Passage shown:

Born April 29, 1863 in San Francisco, California,William Randolph Hearst was the only child of George Hearst, a self-made multimillionaire miner and rancher, and Phoebe Apperson Hearst. George Hearst's grandfather John Hearst emigrated to America, from the north of Ireland, in 1766

In 1887 aged 23, having studied at Harvard he became "Proprietor" of the San Francisco Examiner which his father, George Hearst, accepted as payment for a gambling debt. In 1985 he acquired the New York Morning Journal, and launched the Evening Journal in 1896. He sensationalized journalism by the introduction of banner headlines and lavish illustrations.  Inspired by the journalism of Joseph Pulitzer, Hearst turned the newspaper into a combination of reformist investigative reporting and lurid sensationalism. He soon developed a reputation for employing the best journalists available including Mark Twain, Richard Harding Davis and Jack London.

 Hearst was a member of the United States House of Representatives (1903-07) At his peak he owned 28 major newspapers and 18 magazines, along with several radio stations and movie companies. The Great Depression weakened his financial position and by 1940 he had lost personal control of his vast communications empire. Hearst upset the left-wing in America by being a pro-Nazi in the 1930s and a staunch anti-Communist in the 1940s. Believed by many to have initiated the Spanish--American War of 1898 to encourage sales of his newspaper, he also advocated political assassination in an editorial just months before the assassination of President McKinley.

His national chain of newspapers and periodicals grew to include the Chicago Examiner, Boston American, Cosmopolitan and Harper's Bazaar. His life inspired the Orson Welles film Citizen Kane was an American newspaper magnate and leading newspaper publisher.

The Hearst publication empire would over time expanded to magazines, creating the largest newspaper and magazine publication empire in the world.

Task goal: Extract the text about William Randolph Hearst from "In 1887 aged" up to and including "and Jack London.". The records have no connection to the text about William Randolph Hearst.

Dataset records:
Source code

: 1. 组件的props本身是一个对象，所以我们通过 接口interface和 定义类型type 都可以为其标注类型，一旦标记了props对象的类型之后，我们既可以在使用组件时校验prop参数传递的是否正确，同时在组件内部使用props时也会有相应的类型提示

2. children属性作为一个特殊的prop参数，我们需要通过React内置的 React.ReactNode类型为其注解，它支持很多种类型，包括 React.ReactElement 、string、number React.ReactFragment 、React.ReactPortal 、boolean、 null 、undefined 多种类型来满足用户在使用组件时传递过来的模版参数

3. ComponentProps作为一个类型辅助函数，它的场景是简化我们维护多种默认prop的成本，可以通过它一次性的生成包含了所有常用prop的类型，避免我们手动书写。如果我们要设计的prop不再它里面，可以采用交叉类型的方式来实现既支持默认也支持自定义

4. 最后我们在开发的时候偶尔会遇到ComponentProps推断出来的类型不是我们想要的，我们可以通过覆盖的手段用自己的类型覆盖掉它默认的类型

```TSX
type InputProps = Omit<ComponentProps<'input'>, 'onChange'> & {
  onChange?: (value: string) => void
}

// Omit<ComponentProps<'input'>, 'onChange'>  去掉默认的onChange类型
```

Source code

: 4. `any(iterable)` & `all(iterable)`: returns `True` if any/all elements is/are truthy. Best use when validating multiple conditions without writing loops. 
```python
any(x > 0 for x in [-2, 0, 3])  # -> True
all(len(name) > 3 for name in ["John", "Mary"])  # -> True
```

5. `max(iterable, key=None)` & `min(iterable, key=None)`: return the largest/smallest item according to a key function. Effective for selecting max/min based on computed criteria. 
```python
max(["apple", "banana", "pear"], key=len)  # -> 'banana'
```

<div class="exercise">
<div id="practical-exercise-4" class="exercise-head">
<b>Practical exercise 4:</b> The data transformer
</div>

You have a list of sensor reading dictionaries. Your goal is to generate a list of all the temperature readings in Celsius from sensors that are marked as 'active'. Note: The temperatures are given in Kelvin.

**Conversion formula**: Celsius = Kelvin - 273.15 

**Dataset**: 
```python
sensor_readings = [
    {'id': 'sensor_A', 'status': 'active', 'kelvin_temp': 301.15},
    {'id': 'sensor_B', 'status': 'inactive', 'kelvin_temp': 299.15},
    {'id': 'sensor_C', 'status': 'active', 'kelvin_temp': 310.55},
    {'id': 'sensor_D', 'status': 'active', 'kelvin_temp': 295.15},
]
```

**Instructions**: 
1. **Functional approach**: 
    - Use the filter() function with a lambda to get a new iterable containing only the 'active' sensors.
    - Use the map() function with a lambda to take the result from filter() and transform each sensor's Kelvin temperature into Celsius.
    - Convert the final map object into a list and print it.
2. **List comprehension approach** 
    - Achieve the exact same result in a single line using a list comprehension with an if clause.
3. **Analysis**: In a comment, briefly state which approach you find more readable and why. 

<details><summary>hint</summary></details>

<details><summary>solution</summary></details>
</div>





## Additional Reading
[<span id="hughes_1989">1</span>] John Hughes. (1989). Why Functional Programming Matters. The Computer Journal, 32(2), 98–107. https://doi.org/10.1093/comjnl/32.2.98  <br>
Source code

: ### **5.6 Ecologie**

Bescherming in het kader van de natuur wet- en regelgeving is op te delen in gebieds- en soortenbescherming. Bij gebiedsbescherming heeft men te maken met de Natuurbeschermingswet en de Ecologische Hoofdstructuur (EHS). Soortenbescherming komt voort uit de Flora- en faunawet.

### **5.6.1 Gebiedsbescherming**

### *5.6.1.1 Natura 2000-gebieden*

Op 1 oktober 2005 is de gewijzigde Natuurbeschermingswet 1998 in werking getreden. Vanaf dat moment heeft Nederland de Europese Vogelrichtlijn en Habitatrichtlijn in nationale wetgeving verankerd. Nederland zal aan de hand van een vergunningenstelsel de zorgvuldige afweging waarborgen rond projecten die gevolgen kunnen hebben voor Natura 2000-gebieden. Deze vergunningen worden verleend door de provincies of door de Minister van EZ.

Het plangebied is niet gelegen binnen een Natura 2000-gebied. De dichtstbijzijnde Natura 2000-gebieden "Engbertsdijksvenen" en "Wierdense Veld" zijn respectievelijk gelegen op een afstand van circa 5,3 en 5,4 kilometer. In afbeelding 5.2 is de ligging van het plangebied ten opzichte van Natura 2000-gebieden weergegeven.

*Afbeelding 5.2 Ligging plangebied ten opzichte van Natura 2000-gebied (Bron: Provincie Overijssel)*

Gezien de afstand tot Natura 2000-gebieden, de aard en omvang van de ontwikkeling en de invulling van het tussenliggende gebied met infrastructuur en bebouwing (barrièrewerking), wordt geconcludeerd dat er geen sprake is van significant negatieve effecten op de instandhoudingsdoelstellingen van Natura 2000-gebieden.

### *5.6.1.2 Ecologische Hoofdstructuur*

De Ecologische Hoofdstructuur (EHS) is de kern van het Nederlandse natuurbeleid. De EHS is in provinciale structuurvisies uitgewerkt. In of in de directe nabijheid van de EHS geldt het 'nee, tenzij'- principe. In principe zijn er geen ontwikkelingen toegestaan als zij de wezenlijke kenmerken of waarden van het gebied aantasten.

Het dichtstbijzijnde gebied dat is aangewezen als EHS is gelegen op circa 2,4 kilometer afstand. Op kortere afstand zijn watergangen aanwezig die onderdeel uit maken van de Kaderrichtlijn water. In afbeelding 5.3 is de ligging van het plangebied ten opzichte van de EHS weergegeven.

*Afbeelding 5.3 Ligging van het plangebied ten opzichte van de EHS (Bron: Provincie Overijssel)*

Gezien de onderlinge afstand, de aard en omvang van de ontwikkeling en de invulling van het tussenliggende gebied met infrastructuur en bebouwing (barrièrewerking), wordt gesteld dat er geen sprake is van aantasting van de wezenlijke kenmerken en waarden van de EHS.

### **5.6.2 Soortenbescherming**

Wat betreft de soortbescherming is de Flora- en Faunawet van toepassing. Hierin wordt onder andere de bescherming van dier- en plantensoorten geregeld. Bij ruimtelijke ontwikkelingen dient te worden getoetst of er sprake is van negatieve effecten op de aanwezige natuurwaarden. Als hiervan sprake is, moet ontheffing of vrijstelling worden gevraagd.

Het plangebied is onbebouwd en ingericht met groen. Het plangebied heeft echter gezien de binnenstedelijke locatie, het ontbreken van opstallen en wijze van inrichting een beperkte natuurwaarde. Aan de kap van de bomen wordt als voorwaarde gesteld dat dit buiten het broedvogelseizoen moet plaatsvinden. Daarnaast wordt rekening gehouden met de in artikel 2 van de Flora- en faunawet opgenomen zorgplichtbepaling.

Solved exercise:
In 1887 aged 23, having studied at Harvard he became "Proprietor" of the San Francisco Examiner which his father, George Hearst, accepted as payment for a gambling debt. In 1985 he acquired the New York Morning Journal, and launched the Evening Journal in 1896. He sensationalized journalism by the introduction of banner headlines and lavish illustrations.  Inspired by the journalism of Joseph Pulitzer, Hearst turned the newspaper into a combination of reformist investigative reporting and lurid sensationalism. He soon developed a reputation for employing the best journalists available including Mark Twain, Richard Harding Davis and Jack London.